Exercise prompt →
Look over the lines below. Report each one that includes the string "weight".

Information →
*-*-*

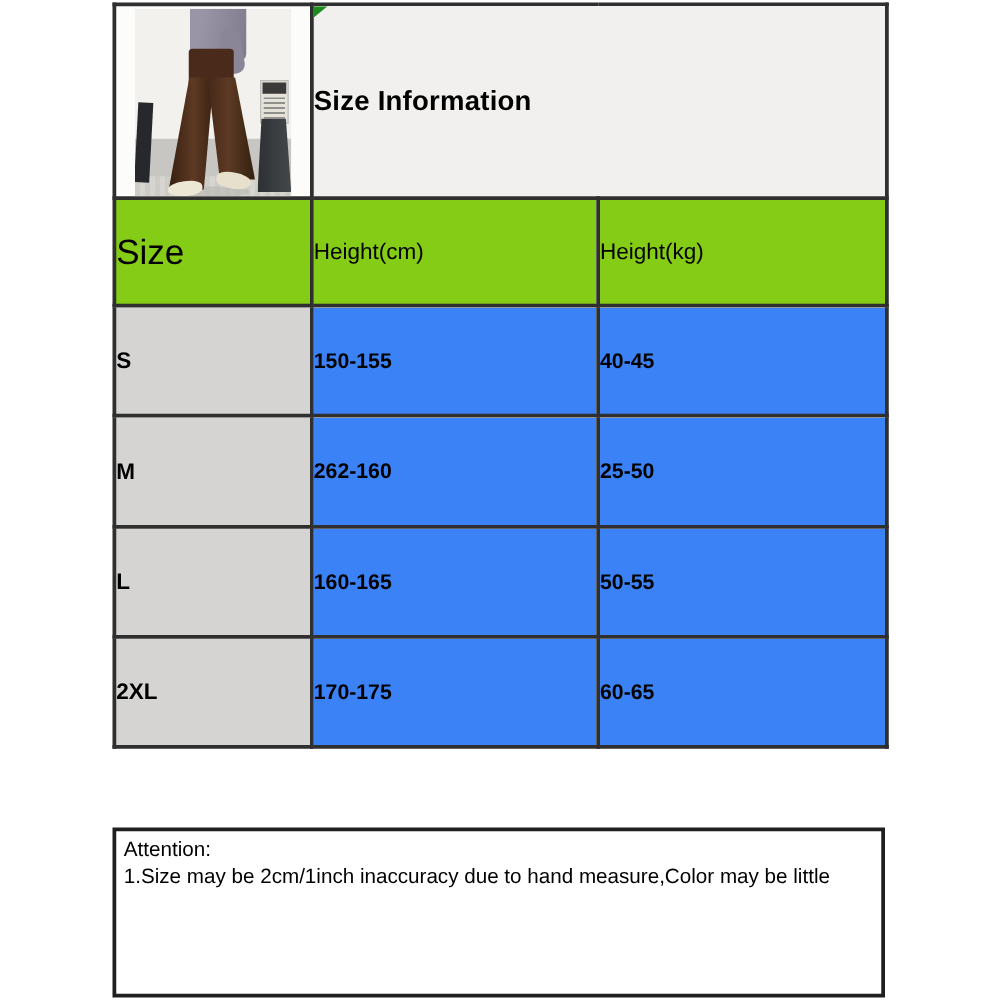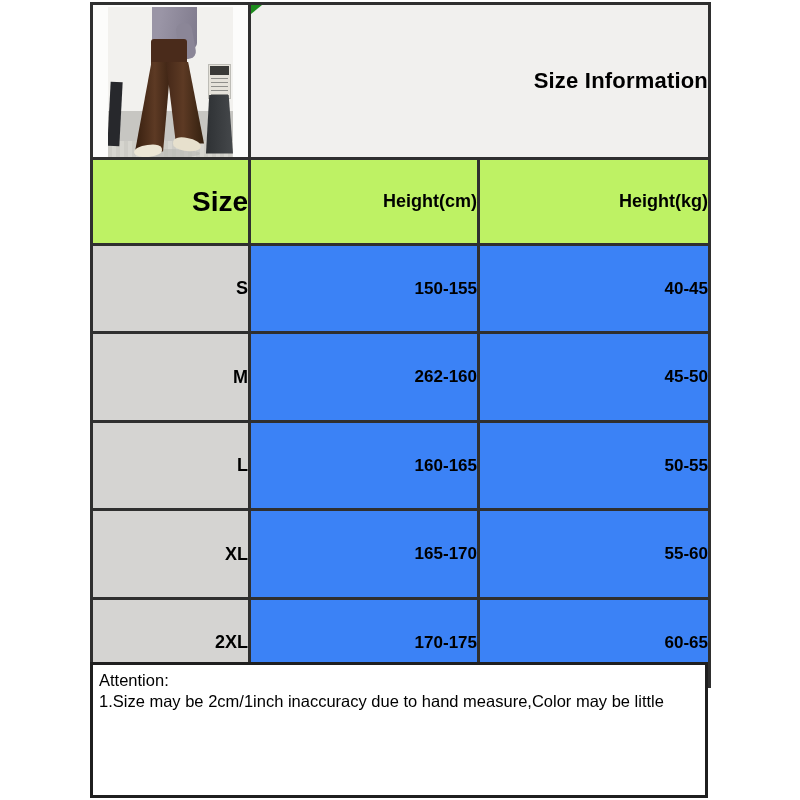--- a/index.html
+++ b/index.html
@@ -9,34 +9,34 @@
     position:relative;overflow:hidden;
   }
   .canvas{position:absolute;inset:0;}
 
   
   table.size-table{
     position:absolute;left:90px;top:2px;width:618px;
     border-collapse:collapse;table-layout:fixed;
   }
   .size-table td,.size-table th{
-    border:3px solid #2f2f2f;text-align:right;vertical-align:middle;
+    border:3px solid #2f2f2f;text-align:left;vertical-align:middle;
     padding:0;overflow:hidden;
   }
   .img-cell{background:#fcfcfb;height:152px;vertical-align:top;}
   .title-cell{
     background:#f1f0ee;position:relative;
     font-size:22px;font-weight:bold;letter-spacing:0.2px;
   }
   .corner-triangle{
     position:absolute;left:0;top:0;width:0;height:0;
     border-top:9px solid #1d8c1d;border-right:11px solid transparent;
   }
   .head-row th{
-    height:83px;background:#bef264;font-weight:bold;font-size:18px;
+    height:83px;background:#84cc16;font-weight:normal;font-size:18px;
   }
   th.size-head{font-size:28px;}
   .data-row td{font-weight:bold;}
   .data-row .size-label{background:#d5d4d2;font-size:18px;}
   .data-row .value-cell{background:#3b82f6;font-size:17px;}
   .h85{height:85px;} .h86{height:86px;}
 
   
   .attention{
     position:absolute;left:90px;top:662px;width:618px;height:136px;
@@ -123,31 +123,26 @@
       </tr>
 
       <tr class="data-row">
         <td class="size-label h85">S</td>
         <td class="value-cell h85">150-155</td>
         <td class="value-cell h85">40-45</td>
       </tr>
       <tr class="data-row">
         <td class="size-label h86">M</td>
         <td class="value-cell h86">262-160</td>
-        <td class="value-cell h86">45-50</td>
+        <td class="value-cell h86">25-50</td>
       </tr>
       <tr class="data-row">
         <td class="size-label h85">L</td>
         <td class="value-cell h85">160-165</td>
         <td class="value-cell h85">50-55</td>
-      </tr>
-      <tr class="data-row">
-        <td class="size-label h86">XL</td>
-        <td class="value-cell h86">165-170</td>
-        <td class="value-cell h86">55-60</td>
       </tr>
       <tr class="data-row">
         <td class="size-label h85">2XL</td>
         <td class="value-cell h85">170-175</td>
         <td class="value-cell h85">60-65</td>
       </tr>
     </tbody>
   </table>
 
   <div class="attention">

*-*-*

Exercise response →
     font-size:22px;font-weight:bold;letter-spacing:0.2px;
-    height:83px;background:#bef264;font-weight:bold;font-size:18px;
+    height:83px;background:#84cc16;font-weight:normal;font-size:18px;
   .data-row td{font-weight:bold;}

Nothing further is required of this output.